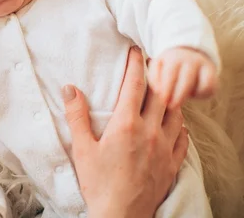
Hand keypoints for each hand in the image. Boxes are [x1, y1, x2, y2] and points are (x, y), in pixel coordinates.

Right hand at [63, 46, 187, 217]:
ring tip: (165, 89)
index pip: (134, 86)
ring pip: (175, 113)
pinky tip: (175, 123)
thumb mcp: (82, 148)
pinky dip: (180, 125)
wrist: (121, 215)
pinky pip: (183, 138)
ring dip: (170, 97)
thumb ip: (76, 116)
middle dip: (157, 75)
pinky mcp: (171, 163)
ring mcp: (164, 147)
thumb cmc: (99, 182)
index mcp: (126, 124)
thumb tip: (70, 88)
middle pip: (160, 94)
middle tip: (154, 63)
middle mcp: (149, 131)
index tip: (136, 50)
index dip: (135, 65)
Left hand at [148, 47, 217, 108]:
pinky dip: (202, 94)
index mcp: (173, 57)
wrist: (186, 55)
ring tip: (178, 102)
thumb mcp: (157, 69)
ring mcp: (204, 65)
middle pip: (187, 79)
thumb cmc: (166, 67)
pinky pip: (210, 87)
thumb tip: (158, 91)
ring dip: (190, 95)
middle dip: (179, 95)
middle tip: (172, 106)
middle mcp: (191, 60)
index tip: (163, 100)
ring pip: (202, 84)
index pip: (171, 74)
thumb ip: (154, 79)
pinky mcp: (212, 74)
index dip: (167, 88)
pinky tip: (191, 95)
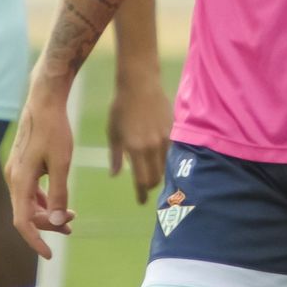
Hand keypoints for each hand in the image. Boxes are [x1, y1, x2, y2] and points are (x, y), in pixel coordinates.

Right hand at [4, 86, 76, 258]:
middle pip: (26, 214)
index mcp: (20, 181)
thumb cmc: (55, 130)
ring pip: (29, 203)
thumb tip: (55, 220)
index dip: (35, 240)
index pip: (23, 222)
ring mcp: (17, 172)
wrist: (45, 102)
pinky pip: (31, 191)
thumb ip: (59, 193)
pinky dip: (44, 200)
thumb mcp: (62, 162)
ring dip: (47, 213)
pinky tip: (59, 202)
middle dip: (47, 224)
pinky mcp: (23, 165)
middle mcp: (14, 179)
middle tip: (71, 226)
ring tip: (70, 218)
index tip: (49, 254)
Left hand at [107, 74, 173, 203]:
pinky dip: (167, 158)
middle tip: (146, 189)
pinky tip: (162, 158)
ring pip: (166, 165)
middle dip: (151, 186)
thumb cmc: (121, 108)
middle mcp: (152, 146)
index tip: (141, 201)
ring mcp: (165, 138)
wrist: (140, 84)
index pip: (141, 180)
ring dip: (160, 173)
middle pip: (156, 177)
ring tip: (154, 175)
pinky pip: (172, 151)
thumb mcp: (113, 133)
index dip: (141, 193)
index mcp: (135, 149)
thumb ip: (116, 156)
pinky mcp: (173, 129)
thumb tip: (116, 175)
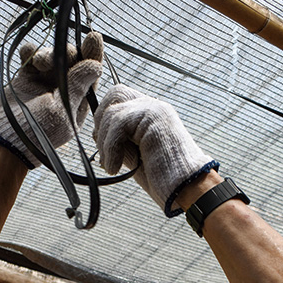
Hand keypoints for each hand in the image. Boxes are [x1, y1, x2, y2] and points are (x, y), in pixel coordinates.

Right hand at [0, 31, 103, 167]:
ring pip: (52, 55)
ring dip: (47, 53)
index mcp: (79, 101)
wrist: (5, 141)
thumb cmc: (37, 134)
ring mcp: (44, 82)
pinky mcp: (26, 78)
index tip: (93, 37)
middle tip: (51, 60)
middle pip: (72, 60)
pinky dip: (30, 51)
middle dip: (65, 53)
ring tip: (38, 62)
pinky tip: (27, 54)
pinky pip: (31, 57)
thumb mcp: (62, 112)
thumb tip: (97, 65)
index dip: (93, 54)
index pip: (90, 73)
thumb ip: (78, 86)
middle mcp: (64, 89)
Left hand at [93, 84, 217, 215]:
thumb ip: (119, 141)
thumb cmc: (163, 179)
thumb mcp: (134, 157)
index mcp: (150, 114)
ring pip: (113, 112)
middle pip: (115, 93)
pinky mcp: (154, 117)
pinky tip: (115, 168)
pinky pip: (118, 124)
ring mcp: (155, 109)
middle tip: (105, 151)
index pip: (120, 97)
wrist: (187, 189)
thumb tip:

_Prompt:_
Counting only those lines of the data above where the word "wrist" appears, give the number and nothing more.

_Solution to this problem:_
6